Regarding the second point, if the scheduling from store2 and store1 to store7 cannot be completed normally, why is the number of leaders on store7 increasing? (From the KV monitoring panel, it can be seen that the number of leaders on store2 and store1 is decreasing, while the number of leaders on store7 is increasing.) In the PD logs, after the PD leader switched to node 25, node 25 issued many transfer leader schedules. What is the reason for initiating these schedules?

translator_bot · June 23, 2024, 1:15am

| username: danteair | Original post link

Or is it that the PD received a transfer leader scheduling failure, so the PD node 25 always considers the number of KV leaders on store 7 to be low, thereby continuously initiating new scheduling, ultimately causing the store 7 node to continuously receive leaders transferred from the other two store nodes?

translator_bot · June 23, 2024, 1:15am

| username: h5n1 | Original post link

The transfer leader is mainly due to balanced scheduling. Why is there a timeout? You can upload the tikv.log of those two nodes to take a look.

translator_bot · June 23, 2024, 1:15am

| username: danteair | Original post link

The logs of the other two store nodes.

translator_bot · June 23, 2024, 1:15am

| username: h5n1 | Original post link

Let’s wait for the official experts to take a look.

translator_bot · June 23, 2024, 1:15am

| username: neilshen | Original post link

It looks like you encountered a known issue Master: two tikv don't report region heartbeat after inject fault to pd leader · Issue #12934 · tikv/tikv · GitHub.
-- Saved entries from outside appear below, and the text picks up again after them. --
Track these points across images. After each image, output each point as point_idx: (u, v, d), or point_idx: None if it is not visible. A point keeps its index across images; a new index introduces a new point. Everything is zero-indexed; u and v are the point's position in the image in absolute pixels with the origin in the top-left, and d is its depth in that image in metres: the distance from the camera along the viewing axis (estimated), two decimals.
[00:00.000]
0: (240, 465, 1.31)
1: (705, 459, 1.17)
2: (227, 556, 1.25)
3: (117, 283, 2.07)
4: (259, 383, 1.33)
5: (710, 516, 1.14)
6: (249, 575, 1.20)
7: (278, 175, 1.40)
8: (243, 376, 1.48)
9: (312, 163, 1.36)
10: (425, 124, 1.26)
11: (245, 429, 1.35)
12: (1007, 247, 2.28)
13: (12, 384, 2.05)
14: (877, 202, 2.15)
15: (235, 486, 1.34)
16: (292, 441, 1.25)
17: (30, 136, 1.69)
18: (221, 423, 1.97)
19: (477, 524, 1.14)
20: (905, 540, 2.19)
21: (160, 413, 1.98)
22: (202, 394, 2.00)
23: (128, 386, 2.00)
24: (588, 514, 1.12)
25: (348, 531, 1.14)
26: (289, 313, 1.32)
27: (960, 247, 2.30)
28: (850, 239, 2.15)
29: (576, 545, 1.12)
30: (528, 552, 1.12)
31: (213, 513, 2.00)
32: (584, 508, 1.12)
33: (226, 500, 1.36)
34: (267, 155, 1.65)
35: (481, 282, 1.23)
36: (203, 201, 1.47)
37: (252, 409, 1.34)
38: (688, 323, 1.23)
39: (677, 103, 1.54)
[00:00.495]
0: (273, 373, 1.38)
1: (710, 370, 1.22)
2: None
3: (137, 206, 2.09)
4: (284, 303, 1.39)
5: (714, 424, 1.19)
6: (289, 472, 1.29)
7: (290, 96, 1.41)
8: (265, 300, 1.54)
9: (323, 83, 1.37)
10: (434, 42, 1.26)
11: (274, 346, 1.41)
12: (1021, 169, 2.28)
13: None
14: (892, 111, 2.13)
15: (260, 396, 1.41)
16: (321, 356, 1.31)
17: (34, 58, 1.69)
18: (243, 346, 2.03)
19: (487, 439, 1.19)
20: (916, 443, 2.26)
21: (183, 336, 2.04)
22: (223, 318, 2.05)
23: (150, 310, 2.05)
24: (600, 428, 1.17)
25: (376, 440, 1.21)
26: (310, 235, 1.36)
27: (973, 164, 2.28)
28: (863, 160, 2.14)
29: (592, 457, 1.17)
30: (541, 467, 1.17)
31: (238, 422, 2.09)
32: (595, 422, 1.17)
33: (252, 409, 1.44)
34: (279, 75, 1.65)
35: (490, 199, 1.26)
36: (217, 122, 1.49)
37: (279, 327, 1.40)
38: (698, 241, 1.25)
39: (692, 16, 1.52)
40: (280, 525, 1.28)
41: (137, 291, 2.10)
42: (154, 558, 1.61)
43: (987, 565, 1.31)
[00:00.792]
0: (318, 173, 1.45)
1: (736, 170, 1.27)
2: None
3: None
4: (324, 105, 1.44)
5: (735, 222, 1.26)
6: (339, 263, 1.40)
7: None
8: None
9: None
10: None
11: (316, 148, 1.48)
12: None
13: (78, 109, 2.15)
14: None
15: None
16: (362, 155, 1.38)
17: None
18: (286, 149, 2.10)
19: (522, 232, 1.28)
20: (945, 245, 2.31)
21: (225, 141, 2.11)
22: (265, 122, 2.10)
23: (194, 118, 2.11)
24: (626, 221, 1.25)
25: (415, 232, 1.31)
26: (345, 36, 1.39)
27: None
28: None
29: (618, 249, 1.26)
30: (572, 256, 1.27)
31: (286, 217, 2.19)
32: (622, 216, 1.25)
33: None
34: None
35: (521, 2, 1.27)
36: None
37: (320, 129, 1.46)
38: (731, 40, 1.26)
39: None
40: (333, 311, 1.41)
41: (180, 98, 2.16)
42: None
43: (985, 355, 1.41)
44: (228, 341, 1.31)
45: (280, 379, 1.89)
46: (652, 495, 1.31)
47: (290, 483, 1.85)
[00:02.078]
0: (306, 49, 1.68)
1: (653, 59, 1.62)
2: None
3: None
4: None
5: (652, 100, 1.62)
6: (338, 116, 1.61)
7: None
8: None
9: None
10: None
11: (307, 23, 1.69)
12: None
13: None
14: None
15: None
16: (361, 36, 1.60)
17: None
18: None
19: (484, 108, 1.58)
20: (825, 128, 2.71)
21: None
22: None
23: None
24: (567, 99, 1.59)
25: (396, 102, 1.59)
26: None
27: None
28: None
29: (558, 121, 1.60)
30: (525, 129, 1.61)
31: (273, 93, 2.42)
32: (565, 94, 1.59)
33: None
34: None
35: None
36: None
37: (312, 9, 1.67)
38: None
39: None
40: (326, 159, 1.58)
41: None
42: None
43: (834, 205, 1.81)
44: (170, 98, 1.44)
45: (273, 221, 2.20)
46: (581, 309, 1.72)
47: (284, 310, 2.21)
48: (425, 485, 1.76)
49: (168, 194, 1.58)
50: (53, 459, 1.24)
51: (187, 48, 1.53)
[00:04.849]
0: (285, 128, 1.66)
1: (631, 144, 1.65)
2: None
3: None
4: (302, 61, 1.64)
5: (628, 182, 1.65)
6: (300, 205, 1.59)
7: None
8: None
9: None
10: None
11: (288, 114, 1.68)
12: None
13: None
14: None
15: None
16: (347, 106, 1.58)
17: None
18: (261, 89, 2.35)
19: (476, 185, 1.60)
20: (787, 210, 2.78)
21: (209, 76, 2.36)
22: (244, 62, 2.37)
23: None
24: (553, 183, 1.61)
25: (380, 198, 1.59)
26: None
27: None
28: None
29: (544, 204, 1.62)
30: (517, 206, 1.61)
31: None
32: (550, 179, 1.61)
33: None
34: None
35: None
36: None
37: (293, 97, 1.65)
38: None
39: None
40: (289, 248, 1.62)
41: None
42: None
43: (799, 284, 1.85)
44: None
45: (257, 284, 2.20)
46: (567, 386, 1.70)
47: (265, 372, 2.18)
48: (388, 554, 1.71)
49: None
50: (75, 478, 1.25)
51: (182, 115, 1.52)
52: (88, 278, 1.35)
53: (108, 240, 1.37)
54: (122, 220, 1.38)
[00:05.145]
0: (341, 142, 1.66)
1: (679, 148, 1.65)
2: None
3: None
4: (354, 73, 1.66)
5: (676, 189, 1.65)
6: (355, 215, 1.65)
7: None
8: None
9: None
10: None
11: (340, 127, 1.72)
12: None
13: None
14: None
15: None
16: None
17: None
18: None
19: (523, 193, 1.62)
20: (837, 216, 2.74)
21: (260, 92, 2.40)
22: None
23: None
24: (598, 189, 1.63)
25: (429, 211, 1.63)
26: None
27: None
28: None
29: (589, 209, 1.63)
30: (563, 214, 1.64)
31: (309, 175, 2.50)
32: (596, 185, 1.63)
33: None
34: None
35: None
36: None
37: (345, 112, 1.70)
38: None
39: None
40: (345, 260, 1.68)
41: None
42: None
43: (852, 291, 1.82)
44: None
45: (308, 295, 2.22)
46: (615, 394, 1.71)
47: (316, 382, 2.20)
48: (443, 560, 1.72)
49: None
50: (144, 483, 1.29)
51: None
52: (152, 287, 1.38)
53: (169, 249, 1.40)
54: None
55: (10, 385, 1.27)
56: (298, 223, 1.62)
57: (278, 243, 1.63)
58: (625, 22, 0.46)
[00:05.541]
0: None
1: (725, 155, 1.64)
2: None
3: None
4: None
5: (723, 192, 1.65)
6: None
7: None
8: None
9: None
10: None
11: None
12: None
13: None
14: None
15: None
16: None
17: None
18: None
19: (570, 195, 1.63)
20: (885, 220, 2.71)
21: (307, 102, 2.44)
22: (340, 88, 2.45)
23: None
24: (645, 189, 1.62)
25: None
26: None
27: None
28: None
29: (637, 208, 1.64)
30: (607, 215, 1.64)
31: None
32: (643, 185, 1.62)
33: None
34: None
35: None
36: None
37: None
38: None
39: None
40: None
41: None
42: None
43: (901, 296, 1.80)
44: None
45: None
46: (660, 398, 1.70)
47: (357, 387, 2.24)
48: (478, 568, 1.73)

Please upgrade the cluster to v5.3.3 to fix this issue.

For more details, see: TiDB 5.3.3 Release Note | PingCAP 文档中心

translator_bot · June 23, 2024, 1:15am

| username: danteair | Original post link

Thank you for the guidance. From the release notes, it seems to match the situation we encountered. Looking at the region heartbeat report panel, indeed, after the PD leader switched to node 25, the region heartbeat of store 7 has not been received. Before and after the PD leader switched to node 25, the heartbeats of the three store nodes were normal.

We will upgrade the TiDB version later and follow up to see if this issue will recur.

translator_bot · June 23, 2024, 1:15am

| username: 近墨者zyl | Original post link

Impressive, it’s time for another upgrade.

translator_bot · June 23, 2024, 1:15am

| username: danteair | Original post link

Update: After upgrading TiDB on October 27th, the issue has not reoccurred. During this period, the PD leader has undergone at least four leader switches.

translator_bot · June 23, 2024, 1:15am

| username: 近墨者zyl | Original post link

This is resolved…

translator_bot · June 23, 2024, 1:15am

| username: Billmay表妹 | Original post link

Try not to reply with irrelevant content to resolved issues, as this will bring the previously resolved issues back to attention, causing confusion for those who helped solve the problem and distracting others.